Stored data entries
"""

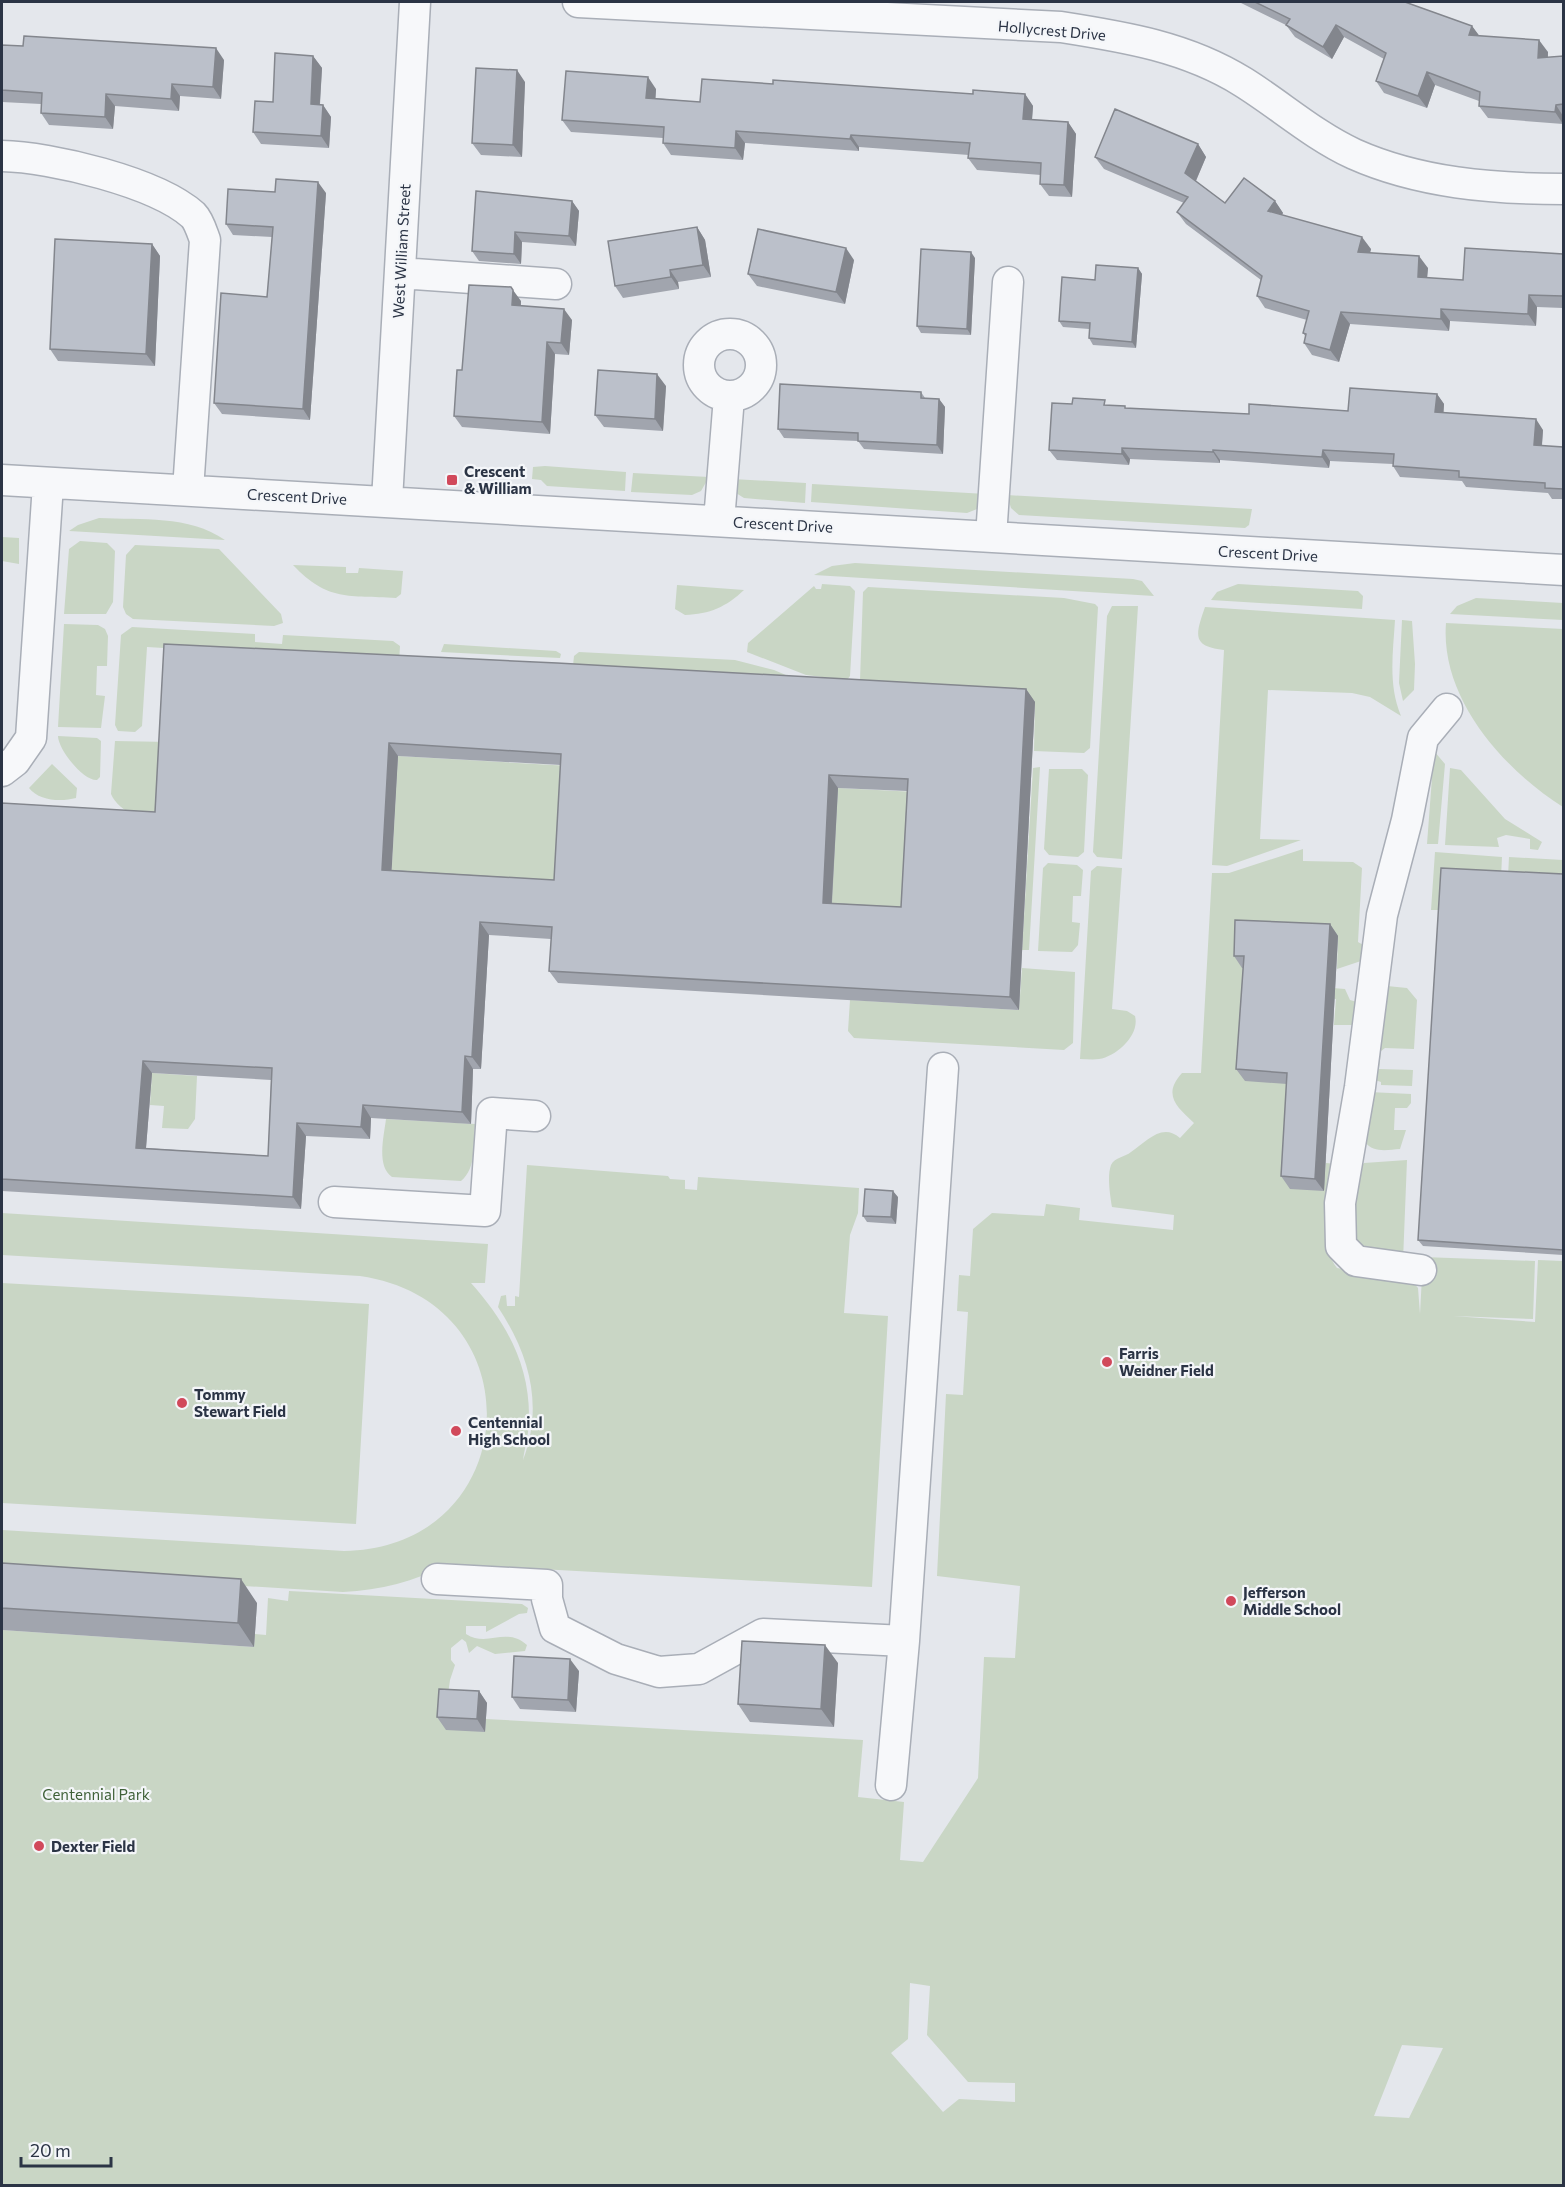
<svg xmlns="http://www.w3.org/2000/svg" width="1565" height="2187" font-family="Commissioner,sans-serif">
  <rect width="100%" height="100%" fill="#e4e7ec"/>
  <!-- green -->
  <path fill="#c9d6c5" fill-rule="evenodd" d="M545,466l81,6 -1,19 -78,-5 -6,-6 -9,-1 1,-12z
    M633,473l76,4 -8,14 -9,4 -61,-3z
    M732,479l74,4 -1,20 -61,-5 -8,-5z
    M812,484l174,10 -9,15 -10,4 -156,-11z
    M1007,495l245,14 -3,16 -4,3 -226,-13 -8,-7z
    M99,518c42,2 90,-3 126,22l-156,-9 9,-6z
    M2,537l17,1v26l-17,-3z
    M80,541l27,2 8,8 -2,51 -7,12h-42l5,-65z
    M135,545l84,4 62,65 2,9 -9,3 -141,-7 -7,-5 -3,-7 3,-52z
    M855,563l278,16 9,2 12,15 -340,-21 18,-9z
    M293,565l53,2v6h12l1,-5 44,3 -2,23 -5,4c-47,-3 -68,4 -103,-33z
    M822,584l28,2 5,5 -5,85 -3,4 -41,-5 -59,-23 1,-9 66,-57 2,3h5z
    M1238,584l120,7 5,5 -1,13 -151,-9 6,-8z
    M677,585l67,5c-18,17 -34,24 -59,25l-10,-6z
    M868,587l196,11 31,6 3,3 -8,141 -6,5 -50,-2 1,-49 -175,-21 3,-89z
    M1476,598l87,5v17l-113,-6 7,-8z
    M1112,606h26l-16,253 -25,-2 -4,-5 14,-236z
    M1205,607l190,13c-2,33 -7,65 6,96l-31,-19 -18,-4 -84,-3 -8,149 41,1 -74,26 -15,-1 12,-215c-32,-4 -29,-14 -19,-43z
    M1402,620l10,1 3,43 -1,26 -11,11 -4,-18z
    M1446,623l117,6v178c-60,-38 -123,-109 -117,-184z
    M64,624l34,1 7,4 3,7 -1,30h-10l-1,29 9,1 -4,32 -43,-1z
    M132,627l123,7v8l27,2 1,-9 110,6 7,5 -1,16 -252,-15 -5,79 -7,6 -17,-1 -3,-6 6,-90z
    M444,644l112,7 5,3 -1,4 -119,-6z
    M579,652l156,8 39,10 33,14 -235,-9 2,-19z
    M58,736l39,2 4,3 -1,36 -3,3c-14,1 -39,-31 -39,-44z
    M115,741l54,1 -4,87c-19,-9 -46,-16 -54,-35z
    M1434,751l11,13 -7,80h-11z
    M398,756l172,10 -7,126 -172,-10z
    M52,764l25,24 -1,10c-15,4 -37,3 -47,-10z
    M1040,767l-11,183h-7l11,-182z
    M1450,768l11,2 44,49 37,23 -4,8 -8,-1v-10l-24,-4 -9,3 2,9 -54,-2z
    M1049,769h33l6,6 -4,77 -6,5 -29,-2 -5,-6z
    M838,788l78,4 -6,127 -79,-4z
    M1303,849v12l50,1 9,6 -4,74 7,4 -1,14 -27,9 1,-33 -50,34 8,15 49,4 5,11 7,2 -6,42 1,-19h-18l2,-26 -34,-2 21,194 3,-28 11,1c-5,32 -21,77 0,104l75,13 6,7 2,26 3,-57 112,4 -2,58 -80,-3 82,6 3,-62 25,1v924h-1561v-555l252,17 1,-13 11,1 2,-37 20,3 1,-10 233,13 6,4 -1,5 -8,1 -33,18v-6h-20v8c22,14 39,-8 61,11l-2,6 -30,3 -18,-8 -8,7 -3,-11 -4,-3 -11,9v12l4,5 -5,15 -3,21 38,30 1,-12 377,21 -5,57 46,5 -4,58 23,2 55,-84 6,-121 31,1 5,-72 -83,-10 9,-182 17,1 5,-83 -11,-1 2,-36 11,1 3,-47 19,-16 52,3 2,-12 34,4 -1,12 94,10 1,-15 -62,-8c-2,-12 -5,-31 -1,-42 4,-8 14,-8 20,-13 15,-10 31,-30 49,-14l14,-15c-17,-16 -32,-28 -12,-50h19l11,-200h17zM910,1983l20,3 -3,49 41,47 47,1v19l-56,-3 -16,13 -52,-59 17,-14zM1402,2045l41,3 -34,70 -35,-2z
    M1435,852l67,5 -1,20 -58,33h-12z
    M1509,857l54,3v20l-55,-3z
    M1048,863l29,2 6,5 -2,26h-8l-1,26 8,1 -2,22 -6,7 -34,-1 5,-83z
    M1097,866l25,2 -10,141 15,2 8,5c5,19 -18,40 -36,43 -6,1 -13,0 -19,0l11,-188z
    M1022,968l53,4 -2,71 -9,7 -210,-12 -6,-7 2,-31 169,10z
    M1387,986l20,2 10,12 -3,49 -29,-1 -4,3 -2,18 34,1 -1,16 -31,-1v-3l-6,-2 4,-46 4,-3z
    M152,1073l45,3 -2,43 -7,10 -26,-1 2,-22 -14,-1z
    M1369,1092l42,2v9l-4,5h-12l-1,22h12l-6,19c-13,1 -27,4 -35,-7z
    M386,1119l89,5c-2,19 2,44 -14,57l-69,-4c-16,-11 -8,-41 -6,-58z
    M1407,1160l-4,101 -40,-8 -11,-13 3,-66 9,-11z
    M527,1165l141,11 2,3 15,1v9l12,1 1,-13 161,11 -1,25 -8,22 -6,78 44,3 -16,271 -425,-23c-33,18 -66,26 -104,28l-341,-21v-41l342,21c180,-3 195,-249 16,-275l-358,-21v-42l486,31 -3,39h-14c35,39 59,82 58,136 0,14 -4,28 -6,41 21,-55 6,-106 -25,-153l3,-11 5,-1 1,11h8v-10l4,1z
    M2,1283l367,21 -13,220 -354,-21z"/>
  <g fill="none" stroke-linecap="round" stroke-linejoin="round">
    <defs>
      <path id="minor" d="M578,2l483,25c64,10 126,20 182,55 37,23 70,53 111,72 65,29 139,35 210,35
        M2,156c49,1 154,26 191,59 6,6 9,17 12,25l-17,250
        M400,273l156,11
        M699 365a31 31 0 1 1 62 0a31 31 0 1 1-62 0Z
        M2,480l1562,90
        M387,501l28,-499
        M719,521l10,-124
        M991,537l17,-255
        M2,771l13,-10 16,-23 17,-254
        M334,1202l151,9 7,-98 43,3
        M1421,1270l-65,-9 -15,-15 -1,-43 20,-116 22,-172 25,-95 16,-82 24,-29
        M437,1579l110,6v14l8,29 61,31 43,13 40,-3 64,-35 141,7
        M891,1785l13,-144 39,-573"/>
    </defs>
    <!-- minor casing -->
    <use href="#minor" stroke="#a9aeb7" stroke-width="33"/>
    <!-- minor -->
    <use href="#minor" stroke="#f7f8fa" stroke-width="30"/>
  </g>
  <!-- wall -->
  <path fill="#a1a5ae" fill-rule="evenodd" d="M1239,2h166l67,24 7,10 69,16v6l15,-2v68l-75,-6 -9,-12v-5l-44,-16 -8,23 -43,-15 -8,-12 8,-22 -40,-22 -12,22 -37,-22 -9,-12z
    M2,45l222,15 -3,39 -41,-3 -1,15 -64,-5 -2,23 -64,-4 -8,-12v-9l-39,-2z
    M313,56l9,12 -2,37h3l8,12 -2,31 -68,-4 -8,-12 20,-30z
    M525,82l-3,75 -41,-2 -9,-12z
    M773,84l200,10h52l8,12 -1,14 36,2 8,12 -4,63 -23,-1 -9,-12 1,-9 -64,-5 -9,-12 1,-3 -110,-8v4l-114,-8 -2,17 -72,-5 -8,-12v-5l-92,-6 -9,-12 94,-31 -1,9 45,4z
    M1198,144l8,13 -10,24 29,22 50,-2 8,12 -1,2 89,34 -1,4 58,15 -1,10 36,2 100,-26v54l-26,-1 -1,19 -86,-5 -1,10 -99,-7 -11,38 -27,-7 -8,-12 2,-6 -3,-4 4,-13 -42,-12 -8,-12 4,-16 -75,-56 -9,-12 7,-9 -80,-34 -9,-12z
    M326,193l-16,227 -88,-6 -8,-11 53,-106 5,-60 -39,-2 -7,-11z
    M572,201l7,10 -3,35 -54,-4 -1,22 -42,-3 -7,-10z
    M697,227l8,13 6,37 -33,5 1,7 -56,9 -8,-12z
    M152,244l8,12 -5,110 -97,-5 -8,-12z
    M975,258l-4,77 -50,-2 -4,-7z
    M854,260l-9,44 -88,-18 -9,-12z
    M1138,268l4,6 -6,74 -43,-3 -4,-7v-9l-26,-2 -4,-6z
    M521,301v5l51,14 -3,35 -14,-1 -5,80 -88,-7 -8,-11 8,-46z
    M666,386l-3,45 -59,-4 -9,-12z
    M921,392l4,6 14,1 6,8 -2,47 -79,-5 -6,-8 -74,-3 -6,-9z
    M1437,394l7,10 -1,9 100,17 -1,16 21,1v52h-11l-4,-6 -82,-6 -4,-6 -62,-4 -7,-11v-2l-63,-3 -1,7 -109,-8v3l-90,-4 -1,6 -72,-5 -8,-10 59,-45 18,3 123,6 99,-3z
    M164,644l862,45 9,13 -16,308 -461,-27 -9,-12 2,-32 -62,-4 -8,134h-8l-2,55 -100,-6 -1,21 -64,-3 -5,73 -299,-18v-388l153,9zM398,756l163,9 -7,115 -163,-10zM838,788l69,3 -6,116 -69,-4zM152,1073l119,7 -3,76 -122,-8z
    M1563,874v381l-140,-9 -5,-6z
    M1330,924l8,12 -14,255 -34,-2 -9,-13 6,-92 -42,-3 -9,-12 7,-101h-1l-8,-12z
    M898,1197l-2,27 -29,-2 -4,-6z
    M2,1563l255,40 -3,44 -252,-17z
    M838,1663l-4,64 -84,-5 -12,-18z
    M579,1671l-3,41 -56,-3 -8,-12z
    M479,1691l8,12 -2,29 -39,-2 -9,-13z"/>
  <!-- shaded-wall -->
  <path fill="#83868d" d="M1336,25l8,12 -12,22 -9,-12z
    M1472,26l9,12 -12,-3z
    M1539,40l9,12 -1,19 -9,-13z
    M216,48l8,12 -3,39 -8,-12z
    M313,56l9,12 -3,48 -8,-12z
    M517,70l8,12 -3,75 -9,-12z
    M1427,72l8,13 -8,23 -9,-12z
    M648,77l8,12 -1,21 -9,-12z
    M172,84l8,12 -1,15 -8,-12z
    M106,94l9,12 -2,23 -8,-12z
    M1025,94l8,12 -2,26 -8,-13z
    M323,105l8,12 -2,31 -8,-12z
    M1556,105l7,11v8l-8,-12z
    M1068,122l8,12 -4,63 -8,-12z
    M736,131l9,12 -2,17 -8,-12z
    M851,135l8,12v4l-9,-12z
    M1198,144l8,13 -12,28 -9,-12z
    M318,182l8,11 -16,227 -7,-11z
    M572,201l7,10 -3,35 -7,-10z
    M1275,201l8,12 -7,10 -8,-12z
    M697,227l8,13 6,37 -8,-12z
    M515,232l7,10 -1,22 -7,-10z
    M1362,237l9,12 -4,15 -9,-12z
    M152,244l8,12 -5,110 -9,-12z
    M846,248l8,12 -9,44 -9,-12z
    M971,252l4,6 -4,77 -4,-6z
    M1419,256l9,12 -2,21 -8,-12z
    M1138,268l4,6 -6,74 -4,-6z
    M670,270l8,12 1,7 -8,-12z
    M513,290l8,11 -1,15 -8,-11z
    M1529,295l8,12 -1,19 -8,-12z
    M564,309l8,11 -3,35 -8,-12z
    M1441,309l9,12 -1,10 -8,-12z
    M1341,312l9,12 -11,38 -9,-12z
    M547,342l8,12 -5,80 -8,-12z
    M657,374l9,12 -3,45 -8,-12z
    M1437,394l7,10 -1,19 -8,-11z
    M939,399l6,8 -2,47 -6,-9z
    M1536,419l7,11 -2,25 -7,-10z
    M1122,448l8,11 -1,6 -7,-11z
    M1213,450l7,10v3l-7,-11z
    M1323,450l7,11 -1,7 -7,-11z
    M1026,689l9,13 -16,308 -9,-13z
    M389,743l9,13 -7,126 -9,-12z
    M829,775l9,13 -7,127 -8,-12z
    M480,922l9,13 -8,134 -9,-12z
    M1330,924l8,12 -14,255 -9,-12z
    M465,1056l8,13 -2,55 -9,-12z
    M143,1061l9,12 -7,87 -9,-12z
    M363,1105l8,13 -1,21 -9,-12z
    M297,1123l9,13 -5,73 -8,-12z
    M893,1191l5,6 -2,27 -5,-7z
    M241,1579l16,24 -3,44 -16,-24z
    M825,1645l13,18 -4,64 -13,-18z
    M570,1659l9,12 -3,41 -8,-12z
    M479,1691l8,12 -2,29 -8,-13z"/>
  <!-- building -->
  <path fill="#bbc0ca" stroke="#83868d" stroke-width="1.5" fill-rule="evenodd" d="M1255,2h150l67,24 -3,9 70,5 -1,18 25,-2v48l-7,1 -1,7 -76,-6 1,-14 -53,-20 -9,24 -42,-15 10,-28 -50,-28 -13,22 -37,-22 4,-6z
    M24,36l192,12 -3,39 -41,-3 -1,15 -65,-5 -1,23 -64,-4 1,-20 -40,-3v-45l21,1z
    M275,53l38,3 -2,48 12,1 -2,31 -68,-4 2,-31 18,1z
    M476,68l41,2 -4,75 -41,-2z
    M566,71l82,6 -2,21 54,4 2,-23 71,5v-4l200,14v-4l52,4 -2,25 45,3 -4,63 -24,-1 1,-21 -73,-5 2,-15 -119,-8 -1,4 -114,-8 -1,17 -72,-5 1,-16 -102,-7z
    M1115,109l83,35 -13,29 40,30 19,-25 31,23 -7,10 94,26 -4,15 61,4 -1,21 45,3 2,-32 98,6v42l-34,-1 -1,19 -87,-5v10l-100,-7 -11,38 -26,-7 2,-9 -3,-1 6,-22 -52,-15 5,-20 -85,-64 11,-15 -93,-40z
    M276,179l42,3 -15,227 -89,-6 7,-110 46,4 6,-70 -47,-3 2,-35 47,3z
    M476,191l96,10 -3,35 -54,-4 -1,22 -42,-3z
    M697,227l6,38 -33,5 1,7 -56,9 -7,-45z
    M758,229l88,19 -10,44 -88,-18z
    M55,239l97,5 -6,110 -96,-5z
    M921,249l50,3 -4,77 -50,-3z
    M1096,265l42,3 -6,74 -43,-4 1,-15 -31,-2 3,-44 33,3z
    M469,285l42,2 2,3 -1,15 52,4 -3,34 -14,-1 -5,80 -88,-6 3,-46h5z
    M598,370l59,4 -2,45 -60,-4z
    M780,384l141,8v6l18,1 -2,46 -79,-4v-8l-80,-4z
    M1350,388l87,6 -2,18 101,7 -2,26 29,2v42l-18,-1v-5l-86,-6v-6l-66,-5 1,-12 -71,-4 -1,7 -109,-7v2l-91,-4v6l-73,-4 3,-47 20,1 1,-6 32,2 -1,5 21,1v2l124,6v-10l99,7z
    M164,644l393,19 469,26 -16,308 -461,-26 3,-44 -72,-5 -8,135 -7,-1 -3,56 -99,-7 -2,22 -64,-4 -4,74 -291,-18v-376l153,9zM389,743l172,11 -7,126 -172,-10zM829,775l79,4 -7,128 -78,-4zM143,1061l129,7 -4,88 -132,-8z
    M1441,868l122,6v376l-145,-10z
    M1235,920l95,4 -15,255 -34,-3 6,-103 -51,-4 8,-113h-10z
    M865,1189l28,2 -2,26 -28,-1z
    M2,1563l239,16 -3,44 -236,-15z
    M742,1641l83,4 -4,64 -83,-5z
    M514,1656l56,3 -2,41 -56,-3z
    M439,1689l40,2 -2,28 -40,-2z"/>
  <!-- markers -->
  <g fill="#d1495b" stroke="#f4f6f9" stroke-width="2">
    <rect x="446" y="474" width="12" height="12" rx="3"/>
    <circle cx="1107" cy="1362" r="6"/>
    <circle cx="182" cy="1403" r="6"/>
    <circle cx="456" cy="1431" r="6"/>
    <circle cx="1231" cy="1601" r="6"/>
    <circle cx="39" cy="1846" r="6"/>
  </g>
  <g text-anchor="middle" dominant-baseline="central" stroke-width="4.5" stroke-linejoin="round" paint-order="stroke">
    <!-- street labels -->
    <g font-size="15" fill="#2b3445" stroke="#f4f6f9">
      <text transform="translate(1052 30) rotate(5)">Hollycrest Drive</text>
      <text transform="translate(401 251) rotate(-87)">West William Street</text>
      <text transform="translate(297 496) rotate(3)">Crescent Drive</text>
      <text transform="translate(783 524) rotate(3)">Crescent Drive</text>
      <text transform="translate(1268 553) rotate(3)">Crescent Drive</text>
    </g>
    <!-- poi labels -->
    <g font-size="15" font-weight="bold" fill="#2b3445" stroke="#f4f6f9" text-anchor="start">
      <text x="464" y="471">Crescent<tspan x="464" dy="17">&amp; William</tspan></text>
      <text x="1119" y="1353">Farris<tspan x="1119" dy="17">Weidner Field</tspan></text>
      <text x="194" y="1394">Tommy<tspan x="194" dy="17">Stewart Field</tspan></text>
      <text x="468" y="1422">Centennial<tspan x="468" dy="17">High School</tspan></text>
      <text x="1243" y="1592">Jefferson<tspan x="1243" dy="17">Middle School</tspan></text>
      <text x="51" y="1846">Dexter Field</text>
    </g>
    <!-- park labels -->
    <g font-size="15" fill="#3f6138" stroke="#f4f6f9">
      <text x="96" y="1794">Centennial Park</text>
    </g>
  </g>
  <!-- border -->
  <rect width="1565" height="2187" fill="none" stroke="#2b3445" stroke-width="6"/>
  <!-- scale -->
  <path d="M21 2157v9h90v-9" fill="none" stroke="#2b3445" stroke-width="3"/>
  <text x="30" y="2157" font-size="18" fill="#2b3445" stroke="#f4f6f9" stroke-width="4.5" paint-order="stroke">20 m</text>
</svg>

"""

#### PROBLEM STATEMENT:
Transcribe, exactly and without additions, the lines of the records above, beginning with the line that contains "M1068,122l8,12 -4,63 -8,-12z" and ending with the line that contains "M566,71l82,6 -2,21 54,4", both included.

#### OUTPUT FOR THIS TASK:
    M1068,122l8,12 -4,63 -8,-12z
    M736,131l9,12 -2,17 -8,-12z
    M851,135l8,12v4l-9,-12z
    M1198,144l8,13 -12,28 -9,-12z
    M318,182l8,11 -16,227 -7,-11z
    M572,201l7,10 -3,35 -7,-10z
    M1275,201l8,12 -7,10 -8,-12z
    M697,227l8,13 6,37 -8,-12z
    M515,232l7,10 -1,22 -7,-10z
    M1362,237l9,12 -4,15 -9,-12z
    M152,244l8,12 -5,110 -9,-12z
    M846,248l8,12 -9,44 -9,-12z
    M971,252l4,6 -4,77 -4,-6z
    M1419,256l9,12 -2,21 -8,-12z
    M1138,268l4,6 -6,74 -4,-6z
    M670,270l8,12 1,7 -8,-12z
    M513,290l8,11 -1,15 -8,-11z
    M1529,295l8,12 -1,19 -8,-12z
    M564,309l8,11 -3,35 -8,-12z
    M1441,309l9,12 -1,10 -8,-12z
    M1341,312l9,12 -11,38 -9,-12z
    M547,342l8,12 -5,80 -8,-12z
    M657,374l9,12 -3,45 -8,-12z
    M1437,394l7,10 -1,19 -8,-11z
    M939,399l6,8 -2,47 -6,-9z
    M1536,419l7,11 -2,25 -7,-10z
    M1122,448l8,11 -1,6 -7,-11z
    M1213,450l7,10v3l-7,-11z
    M1323,450l7,11 -1,7 -7,-11z
    M1026,689l9,13 -16,308 -9,-13z
    M389,743l9,13 -7,126 -9,-12z
    M829,775l9,13 -7,127 -8,-12z
    M480,922l9,13 -8,134 -9,-12z
    M1330,924l8,12 -14,255 -9,-12z
    M465,1056l8,13 -2,55 -9,-12z
    M143,1061l9,12 -7,87 -9,-12z
    M363,1105l8,13 -1,21 -9,-12z
    M297,1123l9,13 -5,73 -8,-12z
    M893,1191l5,6 -2,27 -5,-7z
    M241,1579l16,24 -3,44 -16,-24z
    M825,1645l13,18 -4,64 -13,-18z
    M570,1659l9,12 -3,41 -8,-12z
    M479,1691l8,12 -2,29 -8,-13z"/>
  <!-- building -->
  <path fill="#bbc0ca" stroke="#83868d" stroke-width="1.5" fill-rule="evenodd" d="M1255,2h150l67,24 -3,9 70,5 -1,18 25,-2v48l-7,1 -1,7 -76,-6 1,-14 -53,-20 -9,24 -42,-15 10,-28 -50,-28 -13,22 -37,-22 4,-6z
    M24,36l192,12 -3,39 -41,-3 -1,15 -65,-5 -1,23 -64,-4 1,-20 -40,-3v-45l21,1z
    M275,53l38,3 -2,48 12,1 -2,31 -68,-4 2,-31 18,1z
    M476,68l41,2 -4,75 -41,-2z
    M566,71l82,6 -2,21 54,4 2,-23 71,5v-4l200,14v-4l52,4 -2,25 45,3 -4,63 -24,-1 1,-21 -73,-5 2,-15 -119,-8 -1,4 -114,-8 -1,17 -72,-5 1,-16 -102,-7z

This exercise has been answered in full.